The problem with today's approach to autism is that people cannot think out of the box. When they see an anger problem, all their focus is on the anger issue and how to get rid of it. They become blind. They apply animal-instinct kind of approach, and stop using their brains. They will never be able to understand why 1+2+3+4+...=-1/12. If I tell people that I usually can solve my children's anger problem in a matter of seconds, and permanently, they probably don't believe me. The truth is, I don't solve my children's tantrum issues in seconds: I lay out the foundation way before the next tantrum strikes. I solve my children's tantrum issues when they are happy, not when they are mad/sad. Look at those two articles, and try to understand that there is a totally different approach to the whole subject.

By the way, I don't use the word therapy. That is very dehumanizing and presumes there is something wrong with these children. We've gotta learn how to treat them as equal-rights human beings: they do make conscious and sovereign decisions. (If you ask for my opinion, I think neurotypical people are so much sicker than autistic people.)


_________________
Jason Lu
http://www.eikonabridge.com/


somanyspoons
Veteran
Veteran

Joined: 3 Jun 2016
Age: 44
Gender: Male
Posts: 995

03 Jul 2017, 6:10 pm

I've found body-inclusive therapies most helpful for this kind of thing. For example a therapist who works with somatics or who incorporates yoga into their work, or emotional freedom technique.

The idea is that we can identify the negative feeling and start to do something to soothe ourselves before we blow up. It's an important part of growing into a young man, to manage these feelings. And it is usually much harder for autistic kids. We're trying so hard to hold on already. When things go wrong, we just don't have the same resources to pull from. But that doesn't mean that he can't benefit from therapy, just that the bar is going to be set in a different place.

Also, remember that 13 sucks, hormone wise. A lot of kids have a terrible time with anger during puberty, but then grow into well mannered adults.



DW_a_mom
Veteran
Veteran

User avatar

Joined: 22 Feb 2008
Age: 61
Gender: Female
Posts: 11,006
Location: Northern California

03 Jul 2017, 7:00 pm

What wrote doesn't sound to me like anger so much as an inability to cope. Sometimes lashing out is a type of meltdown.

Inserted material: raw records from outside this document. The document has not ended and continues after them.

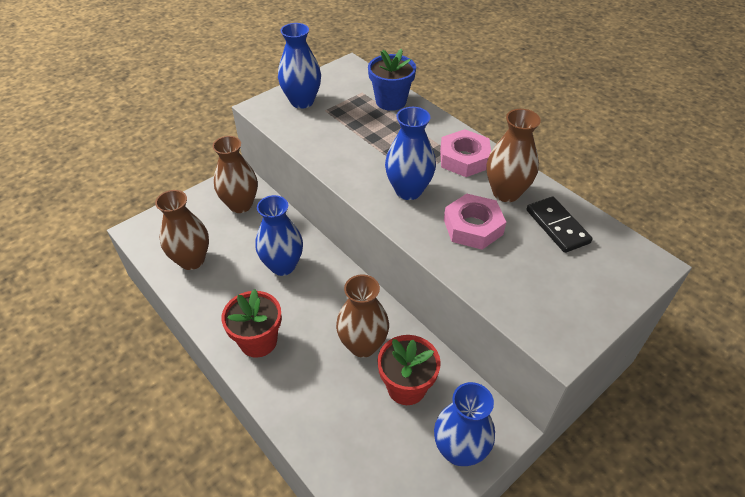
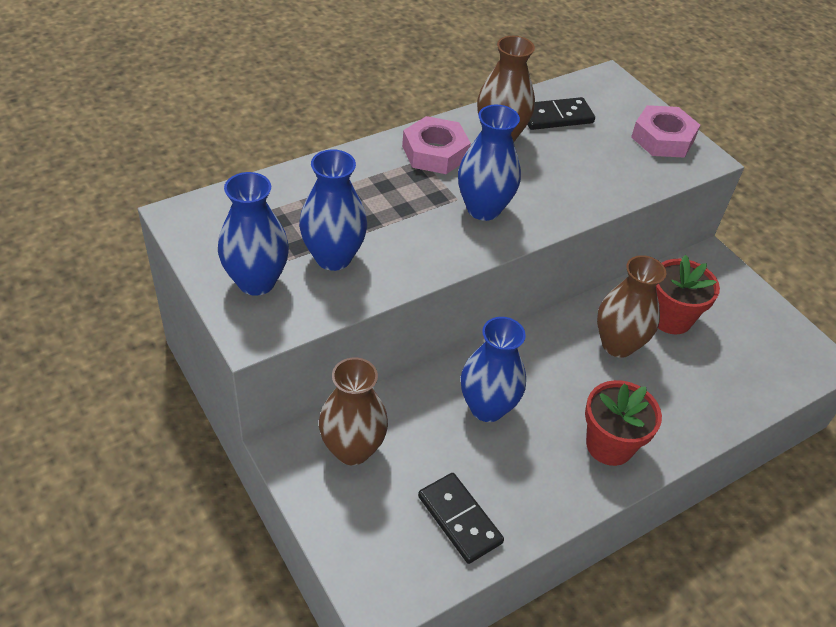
camera: 85 degrees left, 0 degrees up
brown vase [155,190,209,270] -> black domino [418,473,504,564]
blue flower pot [368,49,416,111] -> none
blue vase [434,382,495,466] -> blue vase moved to [299,149,367,271]
pink nut [444,194,506,250] -> pink nut moved to [631,105,700,158]

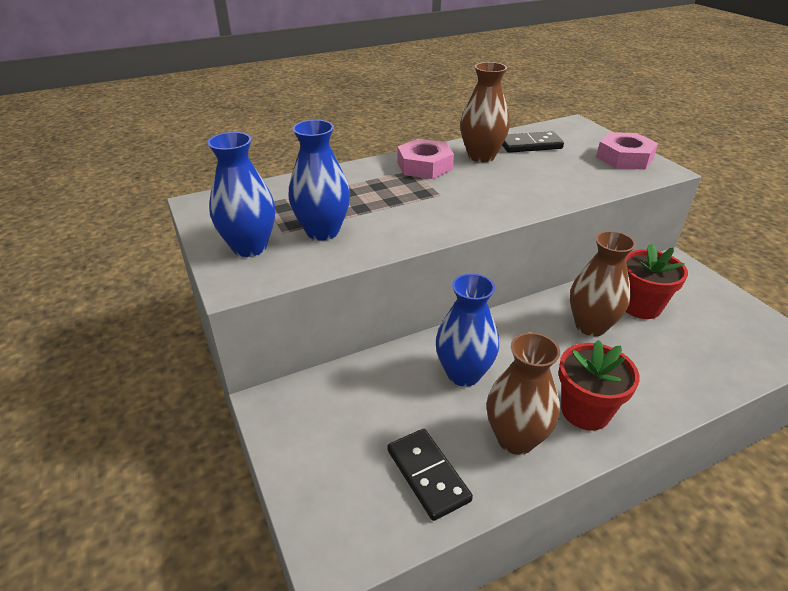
camera: 10 degrees right, 10 degrees down
brown vase [319,357,388,465] -> brown vase moved to [487,332,560,455]
blue vase [458,105,521,221] -> none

Still, my son attended some group therapy anger management sessions for children when he was ten or eleven and despite feeling that much of the discussion didn't really fit him, he learned a lot of useful tools and picked up good skills. He would grumble it wasn't really the right class for him and then insist he wanted to keep going. The sessions were inconvenient for him so it said a lot that he wanted to go. The clinic holding the group enjoyed his participation and what he brought to the group, as well. All in all, the people who put the group together did a very good job, so if you have a chance to do something similar with your son, it could be worth it.

We connected with the group through a community mental health clinic (another reason to realize it wasn't an obvious choice; ASD isn't a mental health issue).

Some really good points in the previous points:

Quote:
I don't solve my children's tantrum issues in seconds: I lay out the foundation way before the next tantrum strikes. I solve my children's tantrum issues when they are happy, not when they are mad/sad


Quote:
Also, remember that 13 sucks, hormone wise. A lot of kids have a terrible time with anger during puberty, but then grow into well mannered adults.


_________________
Mom to an amazing AS son, who recently graduated from the university (plus an also amazing non-AS daughter). Most likely part of the "Broader Autism Phenotype" (some traits).